Key issues concerning the human health risk of diesel exhaust are: Does particle overloading occur in humans under environmental exposure conditions, and if so, does it trigger processes that lead to lung cancer. In the rat, the animal species most sensitive to diesel exhaust, lung tumors are produced after nearly lifetime exposures for 35 hours or more per week to high concentrations of diesel exhaust particulate matter (2,000 to 10,000 µg/m3). These concentrations are approximately three orders of magnitude higher than current estimates of average atmospheric concentrations of diesel exhaust particulate matter (1 to 10 µg/m3). One mathematical extrapolation model suggests that lung clearance mechanisms would not be impaired in humans even if they were exposed continuously (24 hours per day) to levels of particulate matter in this ambient range. According to this model, the levels of respirable particles that would be needed to depress lung clearance mechanisms in humans under continuous exposure conditions are greater than 100 to 200 µg/m3. This, however, is an unlikely exposure scenario, even for most workers. Under more realistic intermittent exposure conditions (eight hours per day, five days per week), the model predicts that the concentration of particulate matter needed to impair lung clearance would be 500 to 1,000 µg/m3. Only a limited number of workers, primarily miners, are exposed to concentrations of diesel exhaust particulate matter close to this range.
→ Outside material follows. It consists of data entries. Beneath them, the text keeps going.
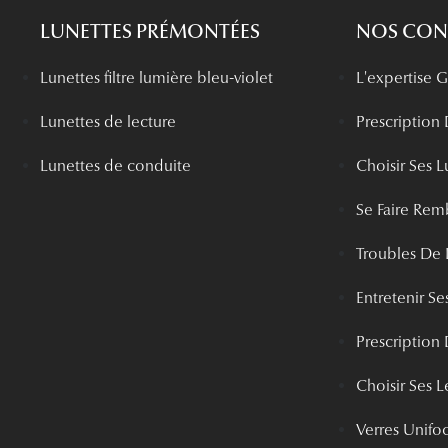
LUNETTES PRÉMONTÉES
NOS CONS
Lunettes filtre lumière bleu-violet
L'expertise
Lunettes de lecture
Prescription
Lunettes de conduite
Choisir Ses L
Se Faire Rem
Troubles De 
Entretenir Ses
Prescription 
Choisir Ses Le
Verres Unifo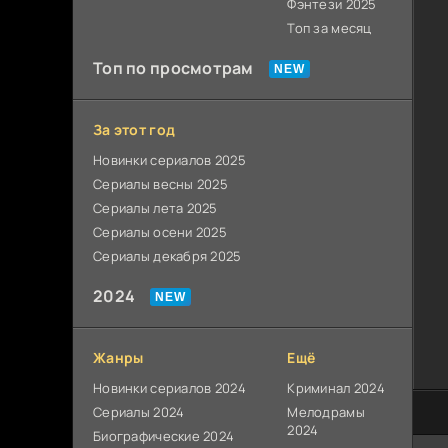
Фэнтези 2025
Топ за месяц
Топ по просмотрам
За этот год
Новинки сериалов 2025
Сериалы весны 2025
Сериалы лета 2025
Сериалы осени 2025
Сериалы декабря 2025
2024
Жанры
Ещё
Новинки сериалов 2024
Криминал 2024
Сериалы 2024
Мелодрамы
100
2024
Биографические 2024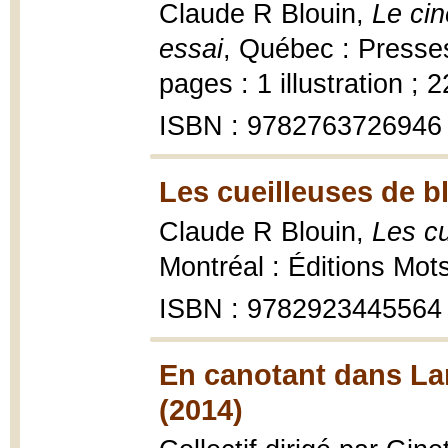
Claude R Blouin,
Le cin
essai
, Québec : Presses
pages : 1 illustration ; 
ISBN : 9782763726946
Les cueilleuses de b
Claude R Blouin,
Les cu
Montréal : Éditions Mot
ISBN : 9782923445564
En canotant dans Lan
(2014)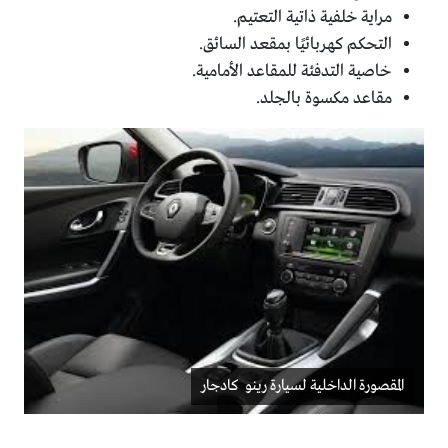
مراية خلفية ذاتية التعتيم.
التحكم كهربائيًا بمقعد السائق.
خاصية التدفئة للمقاعد الأمامية.
مقاعد مكسوة بالجلد.
المقصورة الداخلية لسيارة رينو كادجار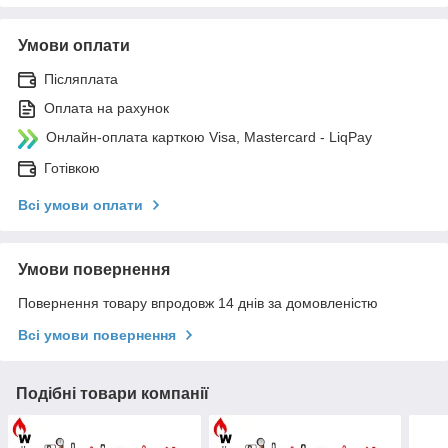
Умови оплати
Післяплата
Оплата на рахунок
Онлайн-оплата карткою Visa, Mastercard - LiqPay
Готівкою
Всі умови оплати
Умови повернення
Повернення товару впродовж 14 днів за домовленістю
Всі умови повернення
Подібні товари компанії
If we assume that particle-induced mechanisms of lung tumorigenesis operate similarly in rats and humans, the analysis above implies that there is some biological rationale for extrapolating the rat bioassay data to the small population of workers who are routinely exposed to high concentrations (greater than 1,000 µg/m3) of diesel exhaust particulate matter and who may have impaired lung clearance mechanisms. Because of the large interspecies differences in particle clearance, the rat bioassay data also may be relevant to those workers who are exposed to levels of diesel particulate matter one order of magnitude lower (100 to 1,000 µg/m3). However, the toxicity and modeling data do not support the assumption that exposure to diesel exhaust particulate matter alone at the levels found in most ambient settings (1 to 10 µg/m3) would be sufficiently high to overwhelm lung clearance processes and, thus, induce lung tumors by a mechanism driven by inflammation and cell proliferation.

SUMMARY
A wealth of information is available about the potential for diesel emissions to cause cancer. However, the lack of definitive exposure data for the occupationally exposed study populations precludes using the available epidemiologic data to develop quantitative estimates of cancer risk. When appropriate human information is not available, some policymakers have relied on the results of animal bioassays to estimate human risk. This document raises questions about the validity of using the rat bioassay data to characterize the potential human risk associated with ambient exposure to diesel emissions. The reason for this uncertainty is that the mechanism of lung tumor induction that appears to operate in rats continuously exposed to high concentrations of diesel exhaust and other particulate matter may not be relevant to most humans, who are exposed intermittently to levels of diesel exhaust particulate matter that are two or three orders of magnitude lower than those used in the rat bioassays. The development of unique markers of exposure to diesel emissions and a better understanding of the mechanisms of carcinogenesis would help to establish scientifically valid links between the lung cancers observed in laboratory animals and the human disease, thus improving the accuracy of cancer risk assessments.